### Exercise goal
Copy out every line of the following records word for word.

== Entries shown ==

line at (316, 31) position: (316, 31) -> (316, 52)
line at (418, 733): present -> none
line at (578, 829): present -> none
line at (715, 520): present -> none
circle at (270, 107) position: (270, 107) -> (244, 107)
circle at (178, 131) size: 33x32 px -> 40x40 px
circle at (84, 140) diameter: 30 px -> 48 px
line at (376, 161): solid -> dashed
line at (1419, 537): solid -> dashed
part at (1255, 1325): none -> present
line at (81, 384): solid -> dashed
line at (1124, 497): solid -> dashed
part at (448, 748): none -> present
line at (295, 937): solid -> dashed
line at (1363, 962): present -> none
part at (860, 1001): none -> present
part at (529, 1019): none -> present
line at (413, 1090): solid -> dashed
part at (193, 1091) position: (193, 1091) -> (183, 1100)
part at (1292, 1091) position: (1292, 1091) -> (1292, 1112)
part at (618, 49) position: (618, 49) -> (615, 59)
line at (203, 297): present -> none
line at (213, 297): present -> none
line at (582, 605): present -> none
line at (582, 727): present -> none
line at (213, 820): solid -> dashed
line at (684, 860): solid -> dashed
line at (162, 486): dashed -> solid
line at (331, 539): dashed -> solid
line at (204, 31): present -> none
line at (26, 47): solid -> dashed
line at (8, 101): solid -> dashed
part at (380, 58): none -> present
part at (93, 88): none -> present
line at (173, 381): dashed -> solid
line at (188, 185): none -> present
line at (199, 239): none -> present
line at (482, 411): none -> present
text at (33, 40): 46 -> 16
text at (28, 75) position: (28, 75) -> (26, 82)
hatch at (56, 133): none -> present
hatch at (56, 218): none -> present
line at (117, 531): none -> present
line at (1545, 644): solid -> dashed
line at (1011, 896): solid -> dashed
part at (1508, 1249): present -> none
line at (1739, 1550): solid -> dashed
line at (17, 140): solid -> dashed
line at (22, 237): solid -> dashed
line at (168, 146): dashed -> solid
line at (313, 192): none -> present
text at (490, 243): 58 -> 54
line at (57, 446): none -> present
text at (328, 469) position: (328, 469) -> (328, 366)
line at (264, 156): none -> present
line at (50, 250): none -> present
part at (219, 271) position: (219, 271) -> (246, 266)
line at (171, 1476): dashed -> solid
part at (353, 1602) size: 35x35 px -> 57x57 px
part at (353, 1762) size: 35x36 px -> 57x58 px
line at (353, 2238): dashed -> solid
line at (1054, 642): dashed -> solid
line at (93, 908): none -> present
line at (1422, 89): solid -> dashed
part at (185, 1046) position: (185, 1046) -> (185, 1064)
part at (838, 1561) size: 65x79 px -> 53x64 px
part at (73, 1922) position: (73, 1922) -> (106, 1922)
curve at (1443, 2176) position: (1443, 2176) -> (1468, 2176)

===

### Finished task
line at (316, 31) position: (316, 31) -> (316, 52)
line at (418, 733): present -> none
line at (578, 829): present -> none
line at (715, 520): present -> none
circle at (270, 107) position: (270, 107) -> (244, 107)
circle at (178, 131) size: 33x32 px -> 40x40 px
circle at (84, 140) diameter: 30 px -> 48 px
line at (376, 161): solid -> dashed
line at (1419, 537): solid -> dashed
part at (1255, 1325): none -> present
line at (81, 384): solid -> dashed
line at (1124, 497): solid -> dashed
part at (448, 748): none -> present
line at (295, 937): solid -> dashed
line at (1363, 962): present -> none
part at (860, 1001): none -> present
part at (529, 1019): none -> present
line at (413, 1090): solid -> dashed
part at (193, 1091) position: (193, 1091) -> (183, 1100)
part at (1292, 1091) position: (1292, 1091) -> (1292, 1112)
part at (618, 49) position: (618, 49) -> (615, 59)
line at (203, 297): present -> none
line at (213, 297): present -> none
line at (582, 605): present -> none
line at (582, 727): present -> none
line at (213, 820): solid -> dashed
line at (684, 860): solid -> dashed
line at (162, 486): dashed -> solid
line at (331, 539): dashed -> solid
line at (204, 31): present -> none
line at (26, 47): solid -> dashed
line at (8, 101): solid -> dashed
part at (380, 58): none -> present
part at (93, 88): none -> present
line at (173, 381): dashed -> solid
line at (188, 185): none -> present
line at (199, 239): none -> present
line at (482, 411): none -> present
text at (33, 40): 46 -> 16
text at (28, 75) position: (28, 75) -> (26, 82)
hatch at (56, 133): none -> present
hatch at (56, 218): none -> present
line at (117, 531): none -> present
line at (1545, 644): solid -> dashed
line at (1011, 896): solid -> dashed
part at (1508, 1249): present -> none
line at (1739, 1550): solid -> dashed
line at (17, 140): solid -> dashed
line at (22, 237): solid -> dashed
line at (168, 146): dashed -> solid
line at (313, 192): none -> present
text at (490, 243): 58 -> 54
line at (57, 446): none -> present
text at (328, 469) position: (328, 469) -> (328, 366)
line at (264, 156): none -> present
line at (50, 250): none -> present
part at (219, 271) position: (219, 271) -> (246, 266)
line at (171, 1476): dashed -> solid
part at (353, 1602) size: 35x35 px -> 57x57 px
part at (353, 1762) size: 35x36 px -> 57x58 px
line at (353, 2238): dashed -> solid
line at (1054, 642): dashed -> solid
line at (93, 908): none -> present
line at (1422, 89): solid -> dashed
part at (185, 1046) position: (185, 1046) -> (185, 1064)
part at (838, 1561) size: 65x79 px -> 53x64 px
part at (73, 1922) position: (73, 1922) -> (106, 1922)
curve at (1443, 2176) position: (1443, 2176) -> (1468, 2176)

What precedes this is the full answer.